= Exercise task A =
Which activities does the abstract on underwater acoustic remote sensing say acoustic remote sensing involves? List every one.

= Text shown =
____

Title: Remote sensing of the shallow-water ocean environment using underwater sound waves

 

Abstract

Around 70% of the Earth's surface is covered by ocean water. Shallow water regions, found on the continental shelf, are important to human activities (e.g. shipping, fishing, oil production). Studying the shallow-water environment is a stimulating and exciting discipline for oceanographers, engineers, and physicists. While in-situ measurements of the environment are spatially limited and satellite/airborne remote sensing data are severely undersampled in time, underwater sound waves traveling greater distances than electromagnetic waves in the ocean can be exploited to estimate seafloor properties and to monitor spatial and temporal variability of the ocean surface and the water column. Acoustic remote sensing involves sound source detection, localization, signal recovery, and environmental inversion. This talk is exclusively dedicated to estimates of sound speed and attenuation in marine sediments using underwater acoustic signals, namely, geo-acoustic inversion. The at-sea experiment of this research has been conducted in the New England Mud Patch region from the beginning of March to early April 2017. The collected acoustic and environmental data have been applied in an acoustic normal mode-based inversion approach. The dispersion characteristics of normal modes are used to define the cost function of this inverse problem. The inverted results indicate that the proposed approach with a dimension-reduced parameter space can provide a more effective way to obtain reliable estimates compared to conventional full field inversion methods. This research is supported by the U.S. Navy Office of Naval Research.

____

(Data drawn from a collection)
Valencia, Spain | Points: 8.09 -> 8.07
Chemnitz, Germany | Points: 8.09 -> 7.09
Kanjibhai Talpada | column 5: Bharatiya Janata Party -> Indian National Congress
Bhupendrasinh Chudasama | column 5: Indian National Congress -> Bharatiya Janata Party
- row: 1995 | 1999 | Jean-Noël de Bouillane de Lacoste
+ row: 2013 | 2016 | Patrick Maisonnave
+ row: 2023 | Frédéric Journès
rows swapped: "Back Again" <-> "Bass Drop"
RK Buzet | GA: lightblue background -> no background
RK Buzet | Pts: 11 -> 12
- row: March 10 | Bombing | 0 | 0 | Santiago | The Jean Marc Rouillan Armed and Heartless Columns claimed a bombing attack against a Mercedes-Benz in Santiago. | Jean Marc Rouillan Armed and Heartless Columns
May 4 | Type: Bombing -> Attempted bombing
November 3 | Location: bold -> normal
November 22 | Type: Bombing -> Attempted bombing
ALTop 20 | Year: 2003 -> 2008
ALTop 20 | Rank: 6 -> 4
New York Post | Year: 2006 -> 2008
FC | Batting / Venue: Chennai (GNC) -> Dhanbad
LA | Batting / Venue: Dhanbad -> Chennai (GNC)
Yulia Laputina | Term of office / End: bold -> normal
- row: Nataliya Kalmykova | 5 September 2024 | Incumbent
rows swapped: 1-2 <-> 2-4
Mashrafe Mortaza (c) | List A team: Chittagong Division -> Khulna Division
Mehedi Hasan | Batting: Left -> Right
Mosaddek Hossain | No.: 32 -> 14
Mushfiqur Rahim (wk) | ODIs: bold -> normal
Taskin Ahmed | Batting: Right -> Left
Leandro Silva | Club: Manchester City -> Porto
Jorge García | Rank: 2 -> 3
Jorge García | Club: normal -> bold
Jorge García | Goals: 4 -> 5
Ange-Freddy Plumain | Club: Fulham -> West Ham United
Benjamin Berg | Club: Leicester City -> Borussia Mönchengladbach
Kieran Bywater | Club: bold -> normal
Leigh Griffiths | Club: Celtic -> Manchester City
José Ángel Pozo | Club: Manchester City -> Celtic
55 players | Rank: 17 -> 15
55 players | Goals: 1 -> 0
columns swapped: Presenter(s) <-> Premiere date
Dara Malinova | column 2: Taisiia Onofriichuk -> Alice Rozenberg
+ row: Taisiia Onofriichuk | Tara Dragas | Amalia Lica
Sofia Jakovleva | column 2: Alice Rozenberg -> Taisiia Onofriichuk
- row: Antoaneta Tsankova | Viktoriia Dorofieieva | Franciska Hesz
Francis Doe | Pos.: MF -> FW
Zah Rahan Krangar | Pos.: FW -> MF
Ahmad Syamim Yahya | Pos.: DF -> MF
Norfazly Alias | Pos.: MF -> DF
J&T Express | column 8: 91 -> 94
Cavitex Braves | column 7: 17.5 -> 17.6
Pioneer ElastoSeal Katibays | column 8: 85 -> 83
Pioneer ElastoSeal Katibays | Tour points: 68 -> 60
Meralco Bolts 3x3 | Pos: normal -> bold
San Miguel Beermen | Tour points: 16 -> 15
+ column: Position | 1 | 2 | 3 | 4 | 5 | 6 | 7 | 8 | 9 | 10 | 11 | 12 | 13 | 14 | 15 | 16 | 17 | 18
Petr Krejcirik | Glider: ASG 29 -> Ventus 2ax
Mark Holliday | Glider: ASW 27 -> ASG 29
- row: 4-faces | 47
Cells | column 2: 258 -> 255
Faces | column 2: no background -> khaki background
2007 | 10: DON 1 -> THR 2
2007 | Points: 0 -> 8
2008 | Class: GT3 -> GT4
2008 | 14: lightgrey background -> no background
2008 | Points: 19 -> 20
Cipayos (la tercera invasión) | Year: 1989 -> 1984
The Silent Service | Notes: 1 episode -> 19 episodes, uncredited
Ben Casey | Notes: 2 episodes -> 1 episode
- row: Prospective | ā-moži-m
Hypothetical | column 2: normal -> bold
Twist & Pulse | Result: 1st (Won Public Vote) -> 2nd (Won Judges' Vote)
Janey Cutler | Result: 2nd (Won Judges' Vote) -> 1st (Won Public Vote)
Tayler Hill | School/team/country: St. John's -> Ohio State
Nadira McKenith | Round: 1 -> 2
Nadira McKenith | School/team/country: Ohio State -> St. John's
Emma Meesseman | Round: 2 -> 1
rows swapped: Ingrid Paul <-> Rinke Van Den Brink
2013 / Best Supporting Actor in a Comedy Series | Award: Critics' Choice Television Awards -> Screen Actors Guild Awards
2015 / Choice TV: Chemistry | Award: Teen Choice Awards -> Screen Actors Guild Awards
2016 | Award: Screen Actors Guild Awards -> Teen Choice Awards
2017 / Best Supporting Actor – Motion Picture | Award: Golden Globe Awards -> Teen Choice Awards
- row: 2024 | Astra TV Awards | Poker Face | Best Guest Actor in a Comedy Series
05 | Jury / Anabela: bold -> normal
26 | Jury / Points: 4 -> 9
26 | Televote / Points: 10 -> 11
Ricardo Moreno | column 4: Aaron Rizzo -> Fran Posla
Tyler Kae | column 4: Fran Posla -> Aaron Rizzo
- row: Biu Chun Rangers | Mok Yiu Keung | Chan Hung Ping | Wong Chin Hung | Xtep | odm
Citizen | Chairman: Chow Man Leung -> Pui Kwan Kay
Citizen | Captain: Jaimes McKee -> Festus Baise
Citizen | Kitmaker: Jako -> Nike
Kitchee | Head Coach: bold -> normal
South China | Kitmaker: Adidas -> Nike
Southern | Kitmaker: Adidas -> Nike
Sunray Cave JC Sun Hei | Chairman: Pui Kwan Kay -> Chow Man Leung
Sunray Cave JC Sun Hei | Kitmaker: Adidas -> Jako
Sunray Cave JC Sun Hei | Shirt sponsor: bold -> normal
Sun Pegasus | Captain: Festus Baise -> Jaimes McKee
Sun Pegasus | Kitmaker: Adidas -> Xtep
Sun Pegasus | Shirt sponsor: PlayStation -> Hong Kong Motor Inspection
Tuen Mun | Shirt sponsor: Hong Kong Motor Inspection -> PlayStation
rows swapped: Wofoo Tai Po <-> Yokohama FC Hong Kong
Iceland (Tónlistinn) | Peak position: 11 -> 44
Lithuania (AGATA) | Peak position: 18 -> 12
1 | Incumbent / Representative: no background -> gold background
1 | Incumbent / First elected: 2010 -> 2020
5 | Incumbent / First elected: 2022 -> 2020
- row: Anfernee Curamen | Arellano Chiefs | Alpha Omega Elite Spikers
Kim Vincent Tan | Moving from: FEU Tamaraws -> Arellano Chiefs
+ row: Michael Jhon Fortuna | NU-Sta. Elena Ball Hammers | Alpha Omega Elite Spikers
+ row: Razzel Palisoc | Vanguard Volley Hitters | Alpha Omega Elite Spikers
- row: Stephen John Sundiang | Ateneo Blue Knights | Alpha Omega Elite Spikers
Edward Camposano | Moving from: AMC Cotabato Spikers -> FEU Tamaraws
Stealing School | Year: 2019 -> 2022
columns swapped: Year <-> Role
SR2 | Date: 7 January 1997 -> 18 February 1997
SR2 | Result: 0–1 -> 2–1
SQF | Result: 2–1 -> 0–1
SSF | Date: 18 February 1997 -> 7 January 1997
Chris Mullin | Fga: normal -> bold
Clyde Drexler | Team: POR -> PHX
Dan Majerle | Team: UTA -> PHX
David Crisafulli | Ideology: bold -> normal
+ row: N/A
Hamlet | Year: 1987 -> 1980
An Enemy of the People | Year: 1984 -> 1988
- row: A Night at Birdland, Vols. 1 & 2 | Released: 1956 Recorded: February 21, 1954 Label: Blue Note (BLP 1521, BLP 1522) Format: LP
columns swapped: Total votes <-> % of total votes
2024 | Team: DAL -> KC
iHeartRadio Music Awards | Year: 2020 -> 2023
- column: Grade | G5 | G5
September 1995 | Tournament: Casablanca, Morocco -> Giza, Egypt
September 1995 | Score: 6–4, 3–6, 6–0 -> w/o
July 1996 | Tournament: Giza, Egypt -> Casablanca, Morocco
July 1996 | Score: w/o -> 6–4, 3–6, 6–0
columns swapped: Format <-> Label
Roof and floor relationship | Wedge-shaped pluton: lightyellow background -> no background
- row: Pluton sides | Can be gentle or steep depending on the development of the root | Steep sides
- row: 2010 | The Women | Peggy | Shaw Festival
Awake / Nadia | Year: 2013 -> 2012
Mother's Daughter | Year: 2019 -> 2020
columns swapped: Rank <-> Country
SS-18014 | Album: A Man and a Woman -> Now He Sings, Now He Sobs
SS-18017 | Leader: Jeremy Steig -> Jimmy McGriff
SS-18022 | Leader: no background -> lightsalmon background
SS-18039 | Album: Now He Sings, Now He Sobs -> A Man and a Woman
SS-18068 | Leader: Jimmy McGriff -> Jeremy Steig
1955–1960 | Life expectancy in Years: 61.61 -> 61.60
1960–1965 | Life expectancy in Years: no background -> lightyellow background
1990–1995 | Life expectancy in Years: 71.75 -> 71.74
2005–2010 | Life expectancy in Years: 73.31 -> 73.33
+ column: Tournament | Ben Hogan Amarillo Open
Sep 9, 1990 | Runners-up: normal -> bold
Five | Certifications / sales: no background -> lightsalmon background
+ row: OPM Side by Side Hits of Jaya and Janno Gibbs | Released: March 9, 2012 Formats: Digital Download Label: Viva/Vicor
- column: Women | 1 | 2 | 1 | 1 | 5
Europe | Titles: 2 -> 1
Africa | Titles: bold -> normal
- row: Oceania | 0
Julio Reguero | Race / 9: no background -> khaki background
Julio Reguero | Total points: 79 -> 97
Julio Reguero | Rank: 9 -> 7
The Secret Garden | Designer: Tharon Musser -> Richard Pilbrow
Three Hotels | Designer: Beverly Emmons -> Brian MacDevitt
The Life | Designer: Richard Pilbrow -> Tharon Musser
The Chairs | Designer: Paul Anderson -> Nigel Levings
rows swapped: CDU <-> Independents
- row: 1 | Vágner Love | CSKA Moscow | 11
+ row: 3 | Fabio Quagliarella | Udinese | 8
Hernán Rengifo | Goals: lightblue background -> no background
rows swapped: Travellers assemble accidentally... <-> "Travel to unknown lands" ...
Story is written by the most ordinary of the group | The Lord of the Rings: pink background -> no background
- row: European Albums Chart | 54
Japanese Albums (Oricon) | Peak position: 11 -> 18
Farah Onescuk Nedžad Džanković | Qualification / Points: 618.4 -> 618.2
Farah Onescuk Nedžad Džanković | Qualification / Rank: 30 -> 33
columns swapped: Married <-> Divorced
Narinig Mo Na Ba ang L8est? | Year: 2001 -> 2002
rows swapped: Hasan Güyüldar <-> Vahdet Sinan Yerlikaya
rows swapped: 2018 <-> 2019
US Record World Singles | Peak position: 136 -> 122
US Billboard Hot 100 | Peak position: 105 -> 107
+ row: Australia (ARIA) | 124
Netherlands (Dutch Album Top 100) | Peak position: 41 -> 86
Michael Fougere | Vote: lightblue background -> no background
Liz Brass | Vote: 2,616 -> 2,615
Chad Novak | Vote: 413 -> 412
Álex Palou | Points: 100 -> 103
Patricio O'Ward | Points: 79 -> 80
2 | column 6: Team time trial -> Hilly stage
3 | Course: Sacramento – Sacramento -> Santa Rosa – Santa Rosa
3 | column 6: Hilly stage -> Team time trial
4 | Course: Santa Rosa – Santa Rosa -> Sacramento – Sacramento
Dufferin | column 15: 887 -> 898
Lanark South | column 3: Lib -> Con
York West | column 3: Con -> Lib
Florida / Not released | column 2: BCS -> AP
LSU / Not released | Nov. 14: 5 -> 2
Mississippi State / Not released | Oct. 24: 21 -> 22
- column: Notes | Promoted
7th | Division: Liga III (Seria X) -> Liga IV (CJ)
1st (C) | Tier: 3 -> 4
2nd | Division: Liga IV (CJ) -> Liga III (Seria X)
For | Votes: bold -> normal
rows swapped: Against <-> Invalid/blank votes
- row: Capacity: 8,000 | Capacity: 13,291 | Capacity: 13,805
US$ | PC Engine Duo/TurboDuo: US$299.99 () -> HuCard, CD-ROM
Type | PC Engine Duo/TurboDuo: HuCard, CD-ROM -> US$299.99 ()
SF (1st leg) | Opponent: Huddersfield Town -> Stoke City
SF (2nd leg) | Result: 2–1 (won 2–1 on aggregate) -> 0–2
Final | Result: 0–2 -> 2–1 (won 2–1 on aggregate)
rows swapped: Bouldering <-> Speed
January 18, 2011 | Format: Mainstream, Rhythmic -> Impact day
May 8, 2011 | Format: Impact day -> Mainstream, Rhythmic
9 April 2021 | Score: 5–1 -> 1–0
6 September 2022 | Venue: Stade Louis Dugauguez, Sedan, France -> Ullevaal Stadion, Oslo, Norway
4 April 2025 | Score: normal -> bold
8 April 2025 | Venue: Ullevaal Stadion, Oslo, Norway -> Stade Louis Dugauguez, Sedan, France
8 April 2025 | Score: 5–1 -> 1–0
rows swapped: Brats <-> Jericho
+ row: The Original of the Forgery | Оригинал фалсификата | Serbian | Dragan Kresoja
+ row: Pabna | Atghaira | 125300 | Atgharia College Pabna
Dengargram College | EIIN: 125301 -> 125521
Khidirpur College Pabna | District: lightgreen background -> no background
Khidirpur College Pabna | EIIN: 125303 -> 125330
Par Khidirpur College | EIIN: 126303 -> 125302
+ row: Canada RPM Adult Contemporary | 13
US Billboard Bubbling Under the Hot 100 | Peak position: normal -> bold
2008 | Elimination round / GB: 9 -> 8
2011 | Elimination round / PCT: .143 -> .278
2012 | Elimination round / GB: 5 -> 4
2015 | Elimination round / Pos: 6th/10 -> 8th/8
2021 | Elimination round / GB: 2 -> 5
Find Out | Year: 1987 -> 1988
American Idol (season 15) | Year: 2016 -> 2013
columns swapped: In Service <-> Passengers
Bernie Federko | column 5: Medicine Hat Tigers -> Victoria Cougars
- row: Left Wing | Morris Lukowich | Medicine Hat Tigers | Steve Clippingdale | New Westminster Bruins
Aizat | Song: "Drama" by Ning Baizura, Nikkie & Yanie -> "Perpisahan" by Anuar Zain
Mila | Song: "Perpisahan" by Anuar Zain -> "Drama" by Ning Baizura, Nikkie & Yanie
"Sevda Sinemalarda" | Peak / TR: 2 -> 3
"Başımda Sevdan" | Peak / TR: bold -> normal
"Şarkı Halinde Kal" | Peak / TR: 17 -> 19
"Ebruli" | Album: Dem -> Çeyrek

____

= Exercise task B =
Reproduce the listing from its first line through the line containing "Ange-Freddy Plumain |", both ends included.

= Task output A =
- Sound source detection
- Localization
- Signal recovery
- Environmental inversion

= Task output B =
Valencia, Spain | Points: 8.09 -> 8.07
Chemnitz, Germany | Points: 8.09 -> 7.09
Kanjibhai Talpada | column 5: Bharatiya Janata Party -> Indian National Congress
Bhupendrasinh Chudasama | column 5: Indian National Congress -> Bharatiya Janata Party
- row: 1995 | 1999 | Jean-Noël de Bouillane de Lacoste
+ row: 2013 | 2016 | Patrick Maisonnave
+ row: 2023 | Frédéric Journès
rows swapped: "Back Again" <-> "Bass Drop"
RK Buzet | GA: lightblue background -> no background
RK Buzet | Pts: 11 -> 12
- row: March 10 | Bombing | 0 | 0 | Santiago | The Jean Marc Rouillan Armed and Heartless Columns claimed a bombing attack against a Mercedes-Benz in Santiago. | Jean Marc Rouillan Armed and Heartless Columns
May 4 | Type: Bombing -> Attempted bombing
November 3 | Location: bold -> normal
November 22 | Type: Bombing -> Attempted bombing
ALTop 20 | Year: 2003 -> 2008
ALTop 20 | Rank: 6 -> 4
New York Post | Year: 2006 -> 2008
FC | Batting / Venue: Chennai (GNC) -> Dhanbad
LA | Batting / Venue: Dhanbad -> Chennai (GNC)
Yulia Laputina | Term of office / End: bold -> normal
- row: Nataliya Kalmykova | 5 September 2024 | Incumbent
rows swapped: 1-2 <-> 2-4
Mashrafe Mortaza (c) | List A team: Chittagong Division -> Khulna Division
Mehedi Hasan | Batting: Left -> Right
Mosaddek Hossain | No.: 32 -> 14
Mushfiqur Rahim (wk) | ODIs: bold -> normal
Taskin Ahmed | Batting: Right -> Left
Leandro Silva | Club: Manchester City -> Porto
Jorge García | Rank: 2 -> 3
Jorge García | Club: normal -> bold
Jorge García | Goals: 4 -> 5
Ange-Freddy Plumain | Club: Fulham -> West Ham United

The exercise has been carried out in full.